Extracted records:
____________
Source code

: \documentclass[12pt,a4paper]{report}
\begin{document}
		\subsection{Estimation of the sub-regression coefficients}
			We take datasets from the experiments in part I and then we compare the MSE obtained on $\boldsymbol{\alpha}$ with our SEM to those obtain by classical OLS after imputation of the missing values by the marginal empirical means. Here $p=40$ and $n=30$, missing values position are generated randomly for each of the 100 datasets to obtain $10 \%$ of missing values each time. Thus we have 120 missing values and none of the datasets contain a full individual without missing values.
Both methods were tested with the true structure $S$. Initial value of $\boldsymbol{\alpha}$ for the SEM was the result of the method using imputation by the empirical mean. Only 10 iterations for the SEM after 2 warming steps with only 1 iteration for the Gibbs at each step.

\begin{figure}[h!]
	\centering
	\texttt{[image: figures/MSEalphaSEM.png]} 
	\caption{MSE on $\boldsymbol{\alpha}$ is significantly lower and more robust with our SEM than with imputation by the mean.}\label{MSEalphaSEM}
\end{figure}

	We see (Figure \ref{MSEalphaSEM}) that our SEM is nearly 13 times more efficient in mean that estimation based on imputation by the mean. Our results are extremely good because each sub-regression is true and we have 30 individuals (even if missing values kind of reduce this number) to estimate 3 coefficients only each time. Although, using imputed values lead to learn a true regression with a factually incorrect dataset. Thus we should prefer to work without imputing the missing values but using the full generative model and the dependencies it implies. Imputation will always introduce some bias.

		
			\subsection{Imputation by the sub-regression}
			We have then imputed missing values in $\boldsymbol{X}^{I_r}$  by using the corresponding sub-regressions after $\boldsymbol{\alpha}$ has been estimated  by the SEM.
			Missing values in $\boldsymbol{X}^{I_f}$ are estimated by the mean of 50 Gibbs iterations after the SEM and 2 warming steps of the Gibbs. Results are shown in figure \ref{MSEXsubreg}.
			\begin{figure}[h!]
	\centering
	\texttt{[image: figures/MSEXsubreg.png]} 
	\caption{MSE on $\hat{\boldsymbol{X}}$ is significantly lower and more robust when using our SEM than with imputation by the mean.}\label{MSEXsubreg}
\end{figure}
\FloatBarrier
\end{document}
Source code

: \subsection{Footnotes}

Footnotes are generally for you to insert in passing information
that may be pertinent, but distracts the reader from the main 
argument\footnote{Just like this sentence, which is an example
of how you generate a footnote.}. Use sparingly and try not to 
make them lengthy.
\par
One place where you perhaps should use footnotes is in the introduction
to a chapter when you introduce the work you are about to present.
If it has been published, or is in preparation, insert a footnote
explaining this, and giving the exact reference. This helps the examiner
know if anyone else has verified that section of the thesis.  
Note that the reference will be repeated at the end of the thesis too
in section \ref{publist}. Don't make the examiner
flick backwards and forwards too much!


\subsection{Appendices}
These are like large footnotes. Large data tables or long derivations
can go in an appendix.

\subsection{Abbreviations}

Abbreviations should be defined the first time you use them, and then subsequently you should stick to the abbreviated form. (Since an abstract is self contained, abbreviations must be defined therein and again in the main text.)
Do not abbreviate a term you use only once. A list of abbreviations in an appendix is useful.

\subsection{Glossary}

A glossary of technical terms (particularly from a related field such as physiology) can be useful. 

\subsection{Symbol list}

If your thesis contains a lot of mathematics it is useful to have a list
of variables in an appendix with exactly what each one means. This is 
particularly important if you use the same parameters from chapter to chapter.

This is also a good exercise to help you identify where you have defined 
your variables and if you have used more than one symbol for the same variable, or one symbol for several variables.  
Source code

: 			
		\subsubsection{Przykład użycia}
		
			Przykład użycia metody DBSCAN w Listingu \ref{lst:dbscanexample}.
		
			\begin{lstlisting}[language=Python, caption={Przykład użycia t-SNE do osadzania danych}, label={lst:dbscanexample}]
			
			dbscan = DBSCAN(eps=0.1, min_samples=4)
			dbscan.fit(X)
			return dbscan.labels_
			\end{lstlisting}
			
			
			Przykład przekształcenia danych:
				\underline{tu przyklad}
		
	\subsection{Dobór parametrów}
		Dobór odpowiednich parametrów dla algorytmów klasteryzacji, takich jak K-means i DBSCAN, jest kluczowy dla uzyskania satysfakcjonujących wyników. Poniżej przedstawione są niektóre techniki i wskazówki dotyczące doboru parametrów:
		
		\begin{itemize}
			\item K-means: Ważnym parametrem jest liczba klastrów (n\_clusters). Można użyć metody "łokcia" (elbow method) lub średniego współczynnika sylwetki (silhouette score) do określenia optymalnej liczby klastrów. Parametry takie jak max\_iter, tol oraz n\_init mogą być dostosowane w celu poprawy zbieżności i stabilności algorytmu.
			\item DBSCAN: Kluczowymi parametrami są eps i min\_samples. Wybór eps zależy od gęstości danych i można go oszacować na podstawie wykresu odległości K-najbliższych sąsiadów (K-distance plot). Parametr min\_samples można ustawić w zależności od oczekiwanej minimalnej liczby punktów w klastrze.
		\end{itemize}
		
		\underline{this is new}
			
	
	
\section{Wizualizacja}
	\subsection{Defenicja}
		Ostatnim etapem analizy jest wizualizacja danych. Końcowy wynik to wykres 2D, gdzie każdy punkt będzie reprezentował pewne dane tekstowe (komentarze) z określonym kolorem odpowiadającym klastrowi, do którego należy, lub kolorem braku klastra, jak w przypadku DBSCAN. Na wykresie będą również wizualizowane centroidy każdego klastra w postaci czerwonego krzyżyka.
____________
[Work instructions]
Write out every entry verbatim.

[Answer below]
Source code

: \documentclass[12pt,a4paper]{report}
\begin{document}
		\subsection{Estimation of the sub-regression coefficients}
			We take datasets from the experiments in part I and then we compare the MSE obtained on $\boldsymbol{\alpha}$ with our SEM to those obtain by classical OLS after imputation of the missing values by the marginal empirical means. Here $p=40$ and $n=30$, missing values position are generated randomly for each of the 100 datasets to obtain $10 \%$ of missing values each time. Thus we have 120 missing values and none of the datasets contain a full individual without missing values.
Both methods were tested with the true structure $S$. Initial value of $\boldsymbol{\alpha}$ for the SEM was the result of the method using imputation by the empirical mean. Only 10 iterations for the SEM after 2 warming steps with only 1 iteration for the Gibbs at each step.

\begin{figure}[h!]
	\centering
	\texttt{[image: figures/MSEalphaSEM.png]} 
	\caption{MSE on $\boldsymbol{\alpha}$ is significantly lower and more robust with our SEM than with imputation by the mean.}\label{MSEalphaSEM}
\end{figure}

	We see (Figure \ref{MSEalphaSEM}) that our SEM is nearly 13 times more efficient in mean that estimation based on imputation by the mean. Our results are extremely good because each sub-regression is true and we have 30 individuals (even if missing values kind of reduce this number) to estimate 3 coefficients only each time. Although, using imputed values lead to learn a true regression with a factually incorrect dataset. Thus we should prefer to work without imputing the missing values but using the full generative model and the dependencies it implies. Imputation will always introduce some bias.

		
			\subsection{Imputation by the sub-regression}
			We have then imputed missing values in $\boldsymbol{X}^{I_r}$  by using the corresponding sub-regressions after $\boldsymbol{\alpha}$ has been estimated  by the SEM.
			Missing values in $\boldsymbol{X}^{I_f}$ are estimated by the mean of 50 Gibbs iterations after the SEM and 2 warming steps of the Gibbs. Results are shown in figure \ref{MSEXsubreg}.
			\begin{figure}[h!]
	\centering
	\texttt{[image: figures/MSEXsubreg.png]} 
	\caption{MSE on $\hat{\boldsymbol{X}}$ is significantly lower and more robust when using our SEM than with imputation by the mean.}\label{MSEXsubreg}
\end{figure}
\FloatBarrier
\end{document}
Source code

: \subsection{Footnotes}

Footnotes are generally for you to insert in passing information
that may be pertinent, but distracts the reader from the main 
argument\footnote{Just like this sentence, which is an example
of how you generate a footnote.}. Use sparingly and try not to 
make them lengthy.
\par
One place where you perhaps should use footnotes is in the introduction
to a chapter when you introduce the work you are about to present.
If it has been published, or is in preparation, insert a footnote
explaining this, and giving the exact reference. This helps the examiner
know if anyone else has verified that section of the thesis.  
Note that the reference will be repeated at the end of the thesis too
in section \ref{publist}. Don't make the examiner
flick backwards and forwards too much!


\subsection{Appendices}
These are like large footnotes. Large data tables or long derivations
can go in an appendix.

\subsection{Abbreviations}

Abbreviations should be defined the first time you use them, and then subsequently you should stick to the abbreviated form. (Since an abstract is self contained, abbreviations must be defined therein and again in the main text.)
Do not abbreviate a term you use only once. A list of abbreviations in an appendix is useful.

\subsection{Glossary}

A glossary of technical terms (particularly from a related field such as physiology) can be useful. 

\subsection{Symbol list}

If your thesis contains a lot of mathematics it is useful to have a list
of variables in an appendix with exactly what each one means. This is 
particularly important if you use the same parameters from chapter to chapter.

This is also a good exercise to help you identify where you have defined 
your variables and if you have used more than one symbol for the same variable, or one symbol for several variables.  
Source code

: 			
		\subsubsection{Przykład użycia}
		
			Przykład użycia metody DBSCAN w Listingu \ref{lst:dbscanexample}.
		
			\begin{lstlisting}[language=Python, caption={Przykład użycia t-SNE do osadzania danych}, label={lst:dbscanexample}]
			
			dbscan = DBSCAN(eps=0.1, min_samples=4)
			dbscan.fit(X)
			return dbscan.labels_
			\end{lstlisting}
			
			
			Przykład przekształcenia danych:
				\underline{tu przyklad}
		
	\subsection{Dobór parametrów}
		Dobór odpowiednich parametrów dla algorytmów klasteryzacji, takich jak K-means i DBSCAN, jest kluczowy dla uzyskania satysfakcjonujących wyników. Poniżej przedstawione są niektóre techniki i wskazówki dotyczące doboru parametrów:
		
		\begin{itemize}
			\item K-means: Ważnym parametrem jest liczba klastrów (n\_clusters). Można użyć metody "łokcia" (elbow method) lub średniego współczynnika sylwetki (silhouette score) do określenia optymalnej liczby klastrów. Parametry takie jak max\_iter, tol oraz n\_init mogą być dostosowane w celu poprawy zbieżności i stabilności algorytmu.
			\item DBSCAN: Kluczowymi parametrami są eps i min\_samples. Wybór eps zależy od gęstości danych i można go oszacować na podstawie wykresu odległości K-najbliższych sąsiadów (K-distance plot). Parametr min\_samples można ustawić w zależności od oczekiwanej minimalnej liczby punktów w klastrze.
		\end{itemize}
		
		\underline{this is new}
			
	
	
\section{Wizualizacja}
	\subsection{Defenicja}
		Ostatnim etapem analizy jest wizualizacja danych. Końcowy wynik to wykres 2D, gdzie każdy punkt będzie reprezentował pewne dane tekstowe (komentarze) z określonym kolorem odpowiadającym klastrowi, do którego należy, lub kolorem braku klastra, jak w przypadku DBSCAN. Na wykresie będą również wizualizowane centroidy każdego klastra w postaci czerwonego krzyżyka.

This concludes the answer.